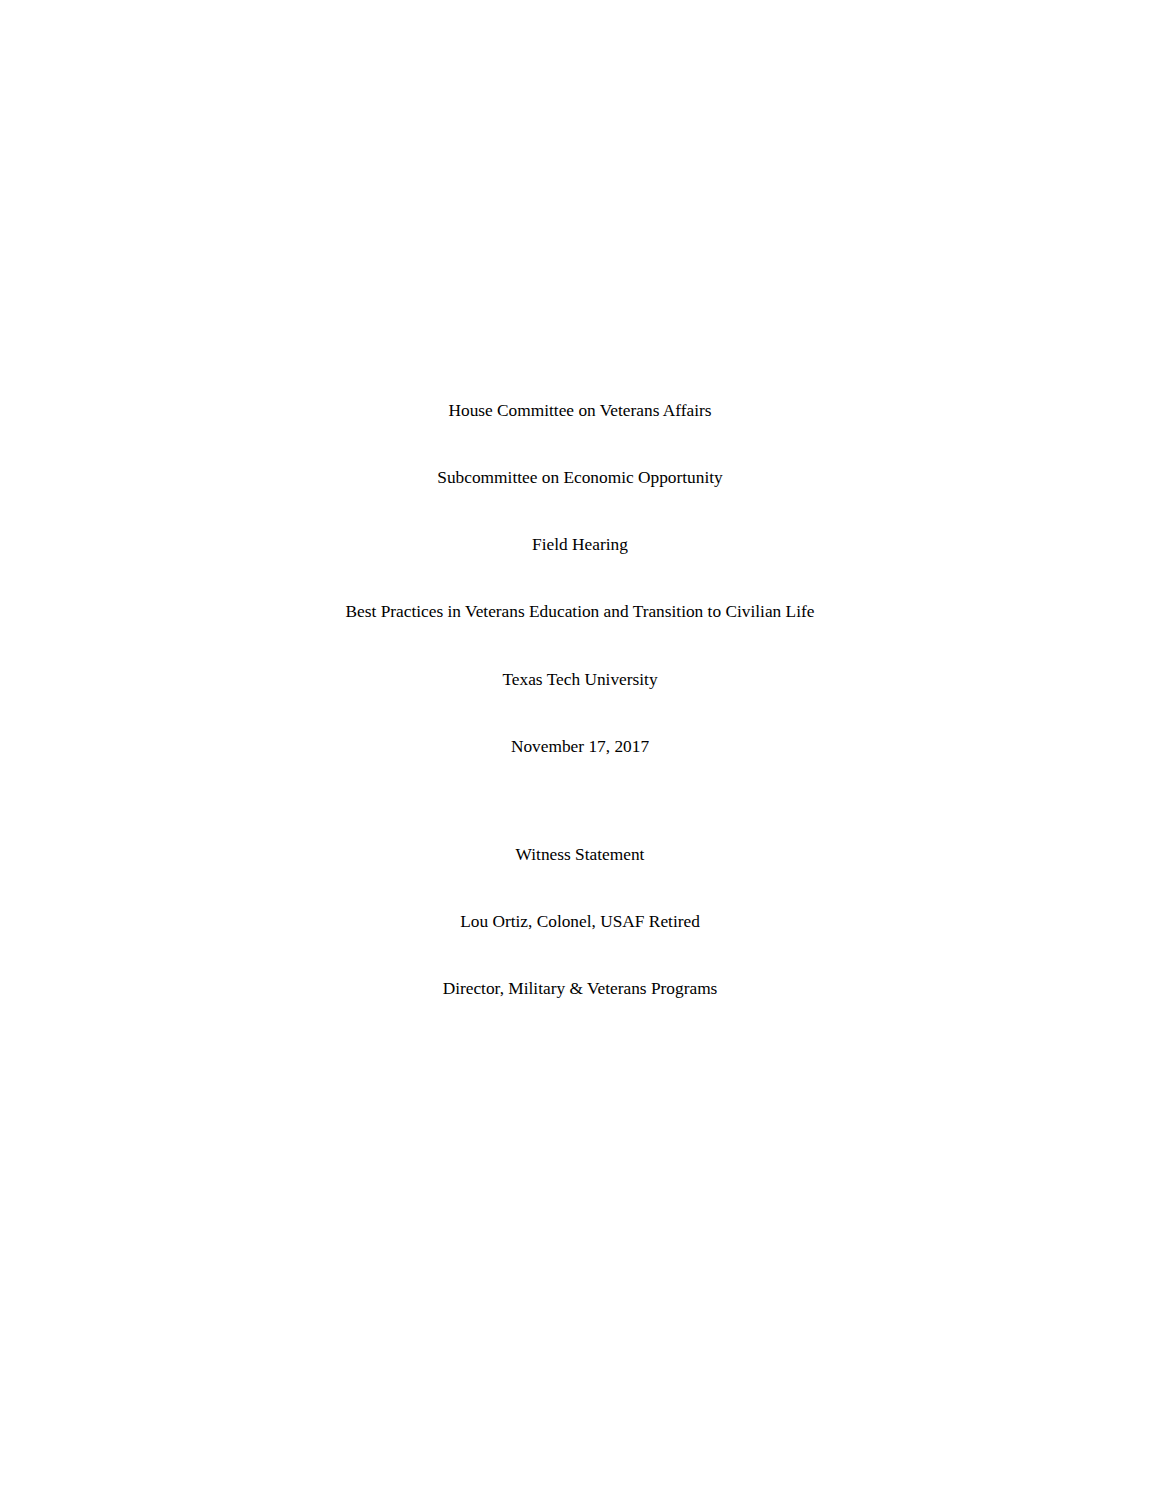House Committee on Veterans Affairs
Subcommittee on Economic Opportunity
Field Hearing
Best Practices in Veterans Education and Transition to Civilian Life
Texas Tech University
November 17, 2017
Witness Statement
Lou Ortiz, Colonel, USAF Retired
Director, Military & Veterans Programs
...
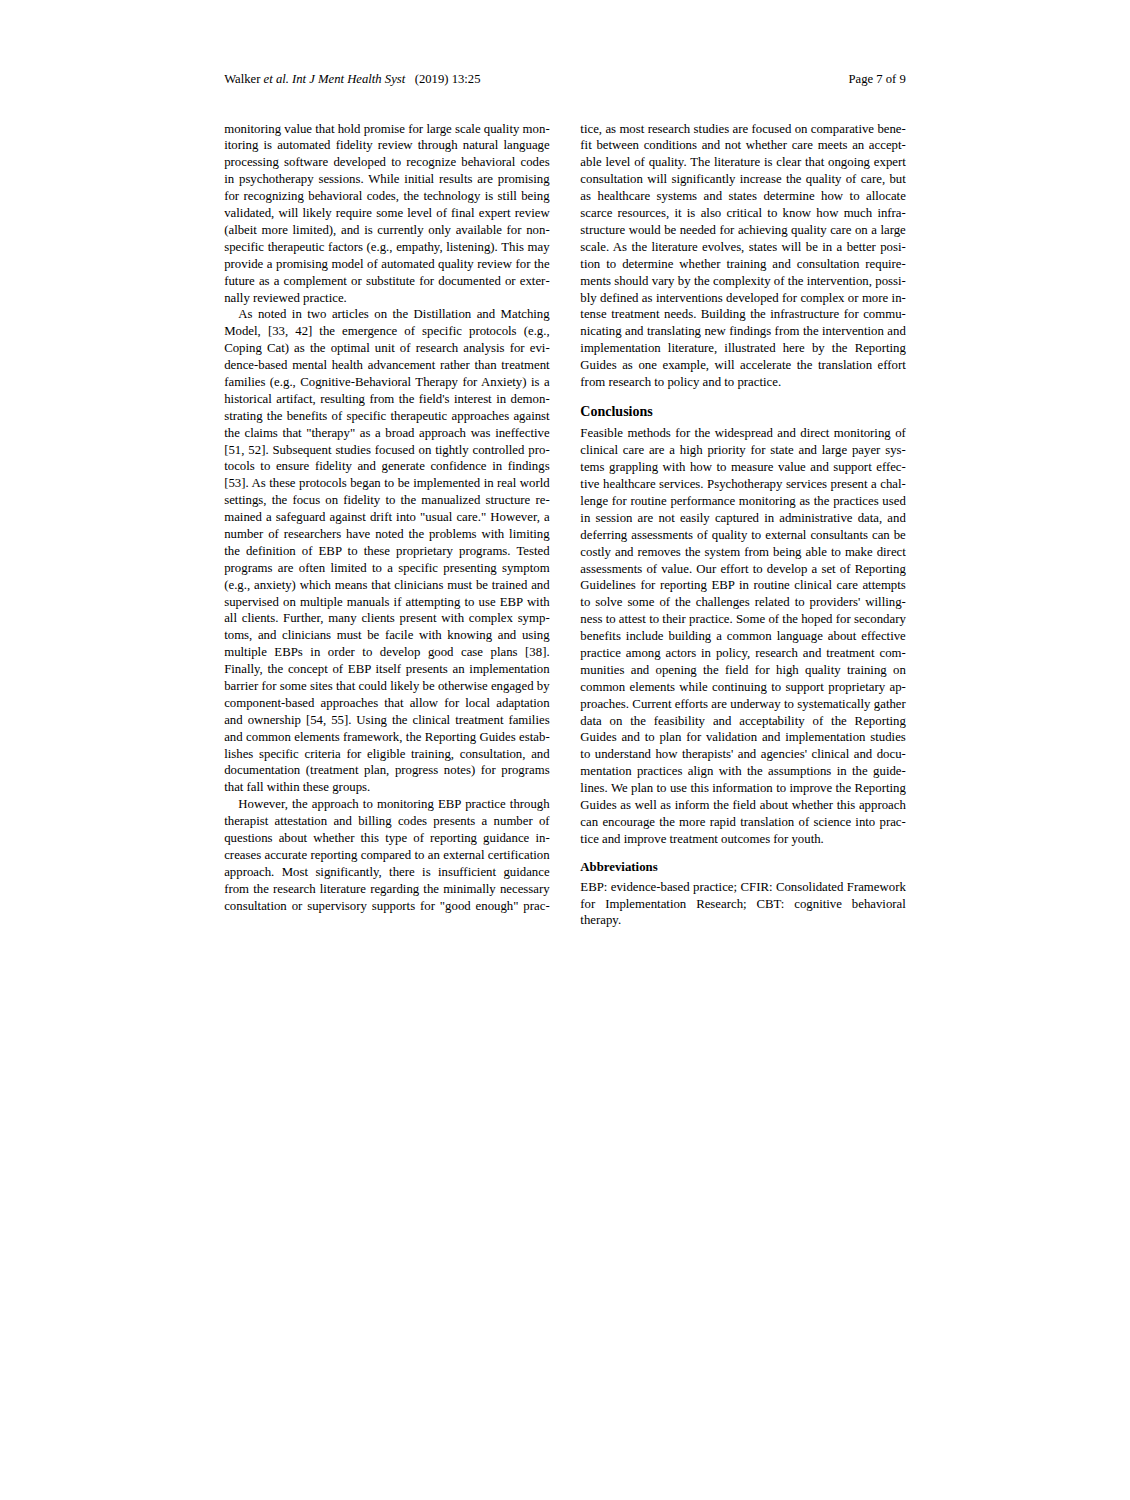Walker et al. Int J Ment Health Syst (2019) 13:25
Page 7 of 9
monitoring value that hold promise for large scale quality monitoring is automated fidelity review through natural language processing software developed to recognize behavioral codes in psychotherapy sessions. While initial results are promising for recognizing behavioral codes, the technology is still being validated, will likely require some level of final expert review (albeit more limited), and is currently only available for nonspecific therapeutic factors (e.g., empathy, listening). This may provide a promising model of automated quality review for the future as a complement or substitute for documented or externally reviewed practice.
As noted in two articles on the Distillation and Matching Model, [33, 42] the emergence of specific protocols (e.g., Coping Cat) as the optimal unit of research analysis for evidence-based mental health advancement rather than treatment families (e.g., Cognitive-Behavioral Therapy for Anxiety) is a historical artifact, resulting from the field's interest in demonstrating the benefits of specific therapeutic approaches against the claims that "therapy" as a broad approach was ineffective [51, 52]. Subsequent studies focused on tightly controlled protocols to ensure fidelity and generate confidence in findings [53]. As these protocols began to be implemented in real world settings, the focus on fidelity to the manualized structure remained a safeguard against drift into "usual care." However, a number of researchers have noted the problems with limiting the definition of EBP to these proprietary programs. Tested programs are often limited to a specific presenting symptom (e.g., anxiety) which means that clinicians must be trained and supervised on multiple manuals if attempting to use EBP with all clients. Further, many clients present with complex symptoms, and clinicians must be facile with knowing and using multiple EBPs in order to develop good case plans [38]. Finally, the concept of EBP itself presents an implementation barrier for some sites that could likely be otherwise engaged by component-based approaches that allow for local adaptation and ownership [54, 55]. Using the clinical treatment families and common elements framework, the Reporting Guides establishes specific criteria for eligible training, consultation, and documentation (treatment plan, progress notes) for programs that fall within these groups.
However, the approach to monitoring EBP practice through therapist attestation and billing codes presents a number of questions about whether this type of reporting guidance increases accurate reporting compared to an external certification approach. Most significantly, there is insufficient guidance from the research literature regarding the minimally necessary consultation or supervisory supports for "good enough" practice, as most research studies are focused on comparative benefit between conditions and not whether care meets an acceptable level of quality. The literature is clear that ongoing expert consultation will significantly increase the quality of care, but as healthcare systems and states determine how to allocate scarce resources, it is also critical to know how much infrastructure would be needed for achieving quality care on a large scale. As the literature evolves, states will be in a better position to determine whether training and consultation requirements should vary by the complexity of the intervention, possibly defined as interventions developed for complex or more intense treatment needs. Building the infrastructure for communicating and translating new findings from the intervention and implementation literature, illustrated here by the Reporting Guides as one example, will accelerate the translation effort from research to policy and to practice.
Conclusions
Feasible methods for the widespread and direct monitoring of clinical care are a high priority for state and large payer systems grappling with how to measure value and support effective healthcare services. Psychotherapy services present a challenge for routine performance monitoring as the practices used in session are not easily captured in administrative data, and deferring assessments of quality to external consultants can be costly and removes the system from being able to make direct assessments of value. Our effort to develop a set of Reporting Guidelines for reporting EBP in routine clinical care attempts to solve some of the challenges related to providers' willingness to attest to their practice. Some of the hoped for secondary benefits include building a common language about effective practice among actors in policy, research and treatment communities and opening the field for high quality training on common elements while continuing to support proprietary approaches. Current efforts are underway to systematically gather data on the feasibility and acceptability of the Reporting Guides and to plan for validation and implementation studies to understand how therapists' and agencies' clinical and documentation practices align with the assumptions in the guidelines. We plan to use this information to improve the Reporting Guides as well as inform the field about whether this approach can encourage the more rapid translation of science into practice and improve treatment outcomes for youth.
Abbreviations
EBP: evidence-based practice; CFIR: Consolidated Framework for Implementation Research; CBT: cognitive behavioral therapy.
==
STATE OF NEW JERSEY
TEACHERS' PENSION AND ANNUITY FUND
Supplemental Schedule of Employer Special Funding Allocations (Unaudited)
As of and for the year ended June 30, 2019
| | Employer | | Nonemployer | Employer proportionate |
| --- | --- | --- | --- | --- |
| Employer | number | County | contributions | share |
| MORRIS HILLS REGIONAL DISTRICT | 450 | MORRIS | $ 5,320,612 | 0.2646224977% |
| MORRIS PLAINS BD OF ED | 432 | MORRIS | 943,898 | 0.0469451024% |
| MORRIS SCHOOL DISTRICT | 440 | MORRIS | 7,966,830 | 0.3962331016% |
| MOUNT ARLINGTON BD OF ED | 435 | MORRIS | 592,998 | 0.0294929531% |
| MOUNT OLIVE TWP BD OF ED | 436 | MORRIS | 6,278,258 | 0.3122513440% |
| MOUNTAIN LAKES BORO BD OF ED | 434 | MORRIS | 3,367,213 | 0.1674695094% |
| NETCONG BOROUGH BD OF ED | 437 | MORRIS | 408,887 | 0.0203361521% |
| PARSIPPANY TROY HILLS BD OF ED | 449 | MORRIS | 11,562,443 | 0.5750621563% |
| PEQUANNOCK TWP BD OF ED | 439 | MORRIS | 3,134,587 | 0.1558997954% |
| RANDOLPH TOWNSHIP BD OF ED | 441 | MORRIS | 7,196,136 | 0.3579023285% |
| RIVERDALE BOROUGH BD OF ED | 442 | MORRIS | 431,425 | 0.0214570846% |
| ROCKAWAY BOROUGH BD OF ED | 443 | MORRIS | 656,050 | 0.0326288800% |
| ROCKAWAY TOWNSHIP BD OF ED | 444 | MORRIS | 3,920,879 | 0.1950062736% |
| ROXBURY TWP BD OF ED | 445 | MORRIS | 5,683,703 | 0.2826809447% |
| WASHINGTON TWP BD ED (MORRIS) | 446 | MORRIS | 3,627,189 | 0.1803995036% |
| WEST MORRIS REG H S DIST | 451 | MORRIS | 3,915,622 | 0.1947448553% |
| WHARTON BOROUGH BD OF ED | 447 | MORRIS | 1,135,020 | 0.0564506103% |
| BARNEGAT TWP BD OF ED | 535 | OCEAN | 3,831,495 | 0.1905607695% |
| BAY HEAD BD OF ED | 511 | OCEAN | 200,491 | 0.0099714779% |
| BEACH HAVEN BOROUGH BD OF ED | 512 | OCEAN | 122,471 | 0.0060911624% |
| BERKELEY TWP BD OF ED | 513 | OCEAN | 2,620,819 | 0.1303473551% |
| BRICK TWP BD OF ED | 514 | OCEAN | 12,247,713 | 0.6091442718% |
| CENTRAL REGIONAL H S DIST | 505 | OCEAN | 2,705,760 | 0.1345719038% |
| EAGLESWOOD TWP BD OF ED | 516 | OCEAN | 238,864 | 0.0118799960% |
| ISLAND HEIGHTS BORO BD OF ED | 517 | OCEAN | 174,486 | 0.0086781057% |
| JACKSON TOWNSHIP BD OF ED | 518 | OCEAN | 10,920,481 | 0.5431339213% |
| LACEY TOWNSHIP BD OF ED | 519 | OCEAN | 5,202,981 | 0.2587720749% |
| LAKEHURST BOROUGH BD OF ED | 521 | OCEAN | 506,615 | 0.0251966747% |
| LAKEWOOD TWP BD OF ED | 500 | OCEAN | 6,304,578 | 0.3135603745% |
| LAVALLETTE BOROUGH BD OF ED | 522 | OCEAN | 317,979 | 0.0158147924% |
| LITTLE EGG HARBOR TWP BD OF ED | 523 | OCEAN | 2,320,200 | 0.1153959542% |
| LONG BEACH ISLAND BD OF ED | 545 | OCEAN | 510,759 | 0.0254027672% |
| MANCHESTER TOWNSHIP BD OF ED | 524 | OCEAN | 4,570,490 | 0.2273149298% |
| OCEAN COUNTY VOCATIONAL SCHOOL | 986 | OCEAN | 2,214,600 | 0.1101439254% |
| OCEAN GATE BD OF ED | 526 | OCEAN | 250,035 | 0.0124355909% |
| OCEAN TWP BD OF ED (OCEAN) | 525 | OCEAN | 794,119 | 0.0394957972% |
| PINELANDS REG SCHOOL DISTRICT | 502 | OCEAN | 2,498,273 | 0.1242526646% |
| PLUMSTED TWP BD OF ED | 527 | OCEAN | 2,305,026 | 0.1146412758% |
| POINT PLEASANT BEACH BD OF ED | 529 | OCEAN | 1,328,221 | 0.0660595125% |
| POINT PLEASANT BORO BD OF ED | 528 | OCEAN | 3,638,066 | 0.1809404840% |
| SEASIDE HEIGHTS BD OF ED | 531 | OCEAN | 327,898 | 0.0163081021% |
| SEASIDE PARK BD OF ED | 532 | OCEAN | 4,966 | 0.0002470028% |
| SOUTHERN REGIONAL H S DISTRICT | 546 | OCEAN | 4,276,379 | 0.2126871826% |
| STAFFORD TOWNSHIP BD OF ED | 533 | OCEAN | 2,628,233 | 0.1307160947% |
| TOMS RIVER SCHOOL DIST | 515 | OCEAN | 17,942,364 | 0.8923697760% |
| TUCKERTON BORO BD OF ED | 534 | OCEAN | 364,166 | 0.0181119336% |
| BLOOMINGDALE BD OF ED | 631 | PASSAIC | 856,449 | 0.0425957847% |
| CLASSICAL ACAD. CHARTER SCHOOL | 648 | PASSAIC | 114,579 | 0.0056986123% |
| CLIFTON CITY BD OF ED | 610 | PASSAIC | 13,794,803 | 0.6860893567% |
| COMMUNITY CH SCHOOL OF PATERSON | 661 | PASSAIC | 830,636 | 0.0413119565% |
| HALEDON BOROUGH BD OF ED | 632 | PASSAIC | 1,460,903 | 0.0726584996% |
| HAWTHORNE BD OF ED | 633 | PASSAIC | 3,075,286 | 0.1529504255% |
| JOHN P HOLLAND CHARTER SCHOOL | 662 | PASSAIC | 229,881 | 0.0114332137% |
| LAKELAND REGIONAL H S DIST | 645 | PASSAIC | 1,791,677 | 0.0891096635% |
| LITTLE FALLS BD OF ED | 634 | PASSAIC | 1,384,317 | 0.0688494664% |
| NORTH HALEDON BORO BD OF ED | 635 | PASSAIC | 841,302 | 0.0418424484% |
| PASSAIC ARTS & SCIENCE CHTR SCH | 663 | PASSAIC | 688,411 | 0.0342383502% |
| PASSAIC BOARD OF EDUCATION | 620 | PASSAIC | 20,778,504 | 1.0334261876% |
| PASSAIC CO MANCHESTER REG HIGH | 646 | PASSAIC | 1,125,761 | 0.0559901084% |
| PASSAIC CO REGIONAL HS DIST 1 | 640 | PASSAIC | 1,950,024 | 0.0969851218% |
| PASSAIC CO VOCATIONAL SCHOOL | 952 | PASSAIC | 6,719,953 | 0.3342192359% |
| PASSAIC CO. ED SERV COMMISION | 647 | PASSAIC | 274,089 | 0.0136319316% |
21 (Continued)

▸ **DESCRIPTION OF THE TASK**:
Return exactly, and only, the lines above starting at the line that contains "200,491 | 0.0099714779% |" and ending at the line that contains "238,864 | 0.0118799960% |".

▸ **TASK ANSWER**:
| BAY HEAD BD OF ED | 511 | OCEAN | 200,491 | 0.0099714779% |
| BEACH HAVEN BOROUGH BD OF ED | 512 | OCEAN | 122,471 | 0.0060911624% |
| BERKELEY TWP BD OF ED | 513 | OCEAN | 2,620,819 | 0.1303473551% |
| BRICK TWP BD OF ED | 514 | OCEAN | 12,247,713 | 0.6091442718% |
| CENTRAL REGIONAL H S DIST | 505 | OCEAN | 2,705,760 | 0.1345719038% |
| EAGLESWOOD TWP BD OF ED | 516 | OCEAN | 238,864 | 0.0118799960% |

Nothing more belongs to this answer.